How I killed Mailcloud’s 21,000 users today

  • I dont want to take away from the good thoughts in this article but it annoys me when people create terms for something that already exists. A "pre-mortem" as described here is just a "Risk Assessment", outside the startup world its typically a must have part of any project.

    http://en.wikipedia.org/wiki/Risk_assessment

  • Donning my pre-mortem cap: perhaps they pre-died because it's impossible to figure out what mailcloud actually does.

  • So, we imagined we have shipped our closed BETA version of Mailcloud, and nobody wants it. Worse than that, it doesn’t even work, reviews are terrible and generally the whole world hates us – signified in a homepage Techcrunch piece because our product was so bad.

    Problem is, your failure is not likely going to be that dramatic. The product will likely work, have some users who like it and some positive or at least not terrible reviews, but will just never take off.

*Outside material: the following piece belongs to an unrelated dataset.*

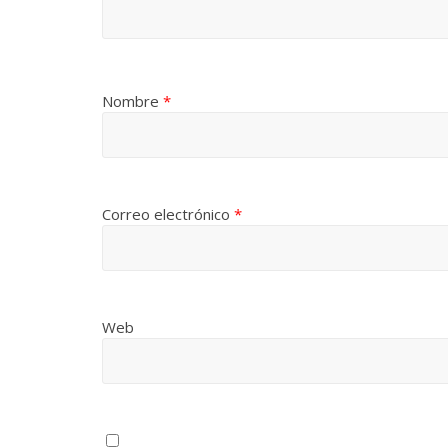
Nombre
*
Correo electrónico
*
Web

Might not be a clear reason why, you just didn't "hit it."

  • good thoughts but I think a much better version of this is the Dangers Strengths Opportunities exercise (e.g. http://robdkelly.com/blog/getting-things-done/dos-exercise/)

    The danger part is effectively the same with the added bonus of being able to convert all Dangers into Opportunities. Once you do that, you've gotten the entire team to agree that, to achieve success, all they need to do is accomplish the Opportunities.

  • What exactly is 'mailcloud'? I am assuming it's a email hosting company plus they added 'cloud' to the mix.

  • It would have been good to see some examples, not just the concept.